One of the largest solar flares on record occurred today, September 07. Very active Region 808 produced a powerful X17 flare (R4 on the NOAA Scale) observed on the NOAA GOES satellite at 07/1740 UTC (September 07, 1:40 p.m. EDT). This flare, the 4th largest in the last 15 years, erupted just as the Region 808 sunspot cluster was rotating onto the visible disk of the sun. Intense radio emissions were also associated with this flare. A very bright and fast coronal mass ejection was observed on coronagraph imagery; however, the material was not Earth directed. An S1 - S2 radiation storm is expected following this eruption, but is not expected to begin until late on September 07 or early September 08.

This event created a complete blackout of high frequency communications on the daylit side of Earth. Communications used by emergency services along the Gulf Coast may have experienced problems due to this flare. Low frequency navigation systems may also have experienced a period of significant degradation.

Over the past two weeks, this active region produced a series of significant solar eruptions as it made its passage around the back side of the Sun. Significant eruptions are expected in the coming days. Agencies impacted by space weather storms may experience disruptions over the next two weeks. These include spacecraft operations, electric power systems, HF communications, and low-frequency navigations systems.


It is interesting that even though the CME isn't Earth bound, that some radiation is. We would have had one heck of an aurora if it was (Similar to Nov 2004's X-20+ I think).

For me there are two seasons... storm season, and northern lights season. Both can be equally frustrating. to capture.

Without any regard to communication disruption, I hope this thing takes another shot at Earth when it is better positioned.
Yet another flare about an hour ago. This was less intense, but still an X 5.4.

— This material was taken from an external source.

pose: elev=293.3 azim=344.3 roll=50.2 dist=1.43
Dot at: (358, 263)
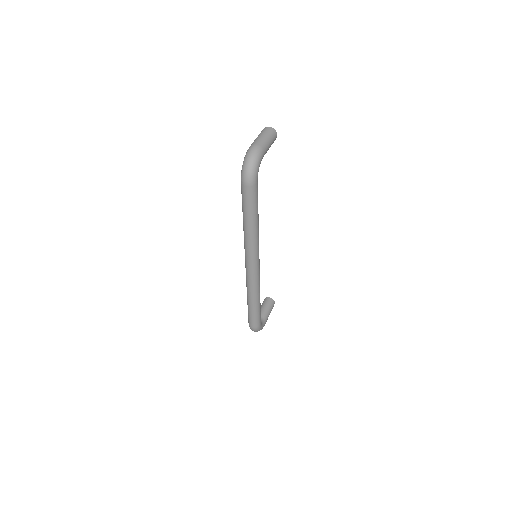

Hopefully we'll have some more activity during the next 2 weeks so we can see northern lights again.
i saw my first aurora last year in the heart of Chicago. it wasant as vivid as up north but it was fantastic, im going to go up to alaska and watch these things one of these days
Good news, especially with a sunspot of this size and intensity. I'll keep my eye on this one for sure as it comes into good alignment for earthbound CMEs :D.
Anyone interested in the aurora should be watching the skies the next few nights. Yesterday (9-13) the sun erupted three X class flares. R3 radio blackouts were reported and we are currently in a S2 radiation storm. Tonight or tomorrow the CME should hit the earth and trigger a severe to extreme geomagnetic storm. Spaceweather.com states that viewers as far south as Texas might be able to see the aurora.

My space WX sources:

Witnessed some weak aurora on September 11th. This photo was taken north of Perry Lake, KS. Darin and I went out early that morning and saw a nice flare. Not too bad for KS. This was my first time seeing this, and hopefully not the last.

Here is one that I took....adjusted a little for contrast so it's a bit noisy

I just got another bulletin that tonight should be a good night (9/15). I also checked the planetary K index (spaceweather.com) and it is climbing.

Why should I care :) down here at the 34th parallel? Well, wishful thinking but I do see shots taken in Flagstaff and Payson (Payson is one hour up the road from me).

This guy, Chris Schur, got a nice shot up there in Payson.


I would just be so happy to see one (never have).